5. Cordova’s philosophy is in many ways antithetical to our modern world, where transparency, over-sharing and social media are the norm. Did you feel drawn to Cordova’s philosophy, or repelled, or both? Why?
6. Discuss how Scott advertently or inadvertently involved his daughter Samantha in his investigation. What did you think of the role she wound up playing, in his discovery?
7. How does your perception of Scott change, from the beginning to the end of the novel?
8. What did you think of the evolution of Nora and Scott’s relationship?

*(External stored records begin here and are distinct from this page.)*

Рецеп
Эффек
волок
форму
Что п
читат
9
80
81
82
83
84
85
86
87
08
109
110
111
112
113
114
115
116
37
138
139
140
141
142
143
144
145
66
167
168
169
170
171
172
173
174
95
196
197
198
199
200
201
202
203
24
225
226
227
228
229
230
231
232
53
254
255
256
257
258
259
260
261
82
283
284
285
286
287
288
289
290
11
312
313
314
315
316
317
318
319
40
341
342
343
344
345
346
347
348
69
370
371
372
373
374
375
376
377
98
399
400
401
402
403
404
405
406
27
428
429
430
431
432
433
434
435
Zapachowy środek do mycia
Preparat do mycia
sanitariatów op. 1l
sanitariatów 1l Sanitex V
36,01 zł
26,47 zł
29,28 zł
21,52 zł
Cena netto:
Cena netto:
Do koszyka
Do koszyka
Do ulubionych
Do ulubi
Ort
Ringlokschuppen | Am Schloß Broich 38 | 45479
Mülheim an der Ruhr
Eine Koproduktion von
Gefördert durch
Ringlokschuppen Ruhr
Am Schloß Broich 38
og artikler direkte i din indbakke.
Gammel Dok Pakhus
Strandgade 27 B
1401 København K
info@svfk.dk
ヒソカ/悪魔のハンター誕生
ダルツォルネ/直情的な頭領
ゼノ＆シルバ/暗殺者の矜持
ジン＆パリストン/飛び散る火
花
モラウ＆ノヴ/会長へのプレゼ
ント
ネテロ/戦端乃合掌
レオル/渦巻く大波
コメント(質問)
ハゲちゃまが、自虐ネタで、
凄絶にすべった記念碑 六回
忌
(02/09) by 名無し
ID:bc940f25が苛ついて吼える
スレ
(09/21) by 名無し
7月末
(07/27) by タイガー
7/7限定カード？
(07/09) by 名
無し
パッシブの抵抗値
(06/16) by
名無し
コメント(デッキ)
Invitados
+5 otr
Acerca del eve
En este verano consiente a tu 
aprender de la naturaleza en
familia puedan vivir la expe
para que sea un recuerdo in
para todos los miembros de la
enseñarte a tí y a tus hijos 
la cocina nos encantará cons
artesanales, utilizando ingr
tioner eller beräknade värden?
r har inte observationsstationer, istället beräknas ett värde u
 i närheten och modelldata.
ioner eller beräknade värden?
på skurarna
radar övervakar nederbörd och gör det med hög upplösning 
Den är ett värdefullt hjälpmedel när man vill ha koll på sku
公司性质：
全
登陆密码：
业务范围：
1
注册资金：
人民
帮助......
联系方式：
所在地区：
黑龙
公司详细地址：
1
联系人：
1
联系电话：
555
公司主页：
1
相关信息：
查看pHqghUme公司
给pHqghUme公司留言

9. Both Scott and Nora reflect on the power of memory and story to alter the way we relate to our experiences. Scott says: “It was never the act itself but our own understanding of it that defeated us, over and over again.” Nora says: “The bad things that happen to you don’t have to mean anything at all.” Do you agree?
10. Beckman says “Every one of us has our box, a dark chamber stowing the thing that lanced our heart.” Consider Nora, Hopper, Ashley, Cordova, and Scott. What do their boxes contain, and in what ways do these secrets motivate them? Imprison them?
11. What do you think helped Hopper come to peace with Ashley’s memory?
12. New York City is just as much a character in the novel as any one person. How does your personal experience of, or relationship with, the city affect your reading?
13. How did the visual elements throughout the book enhance or impact your reading experience?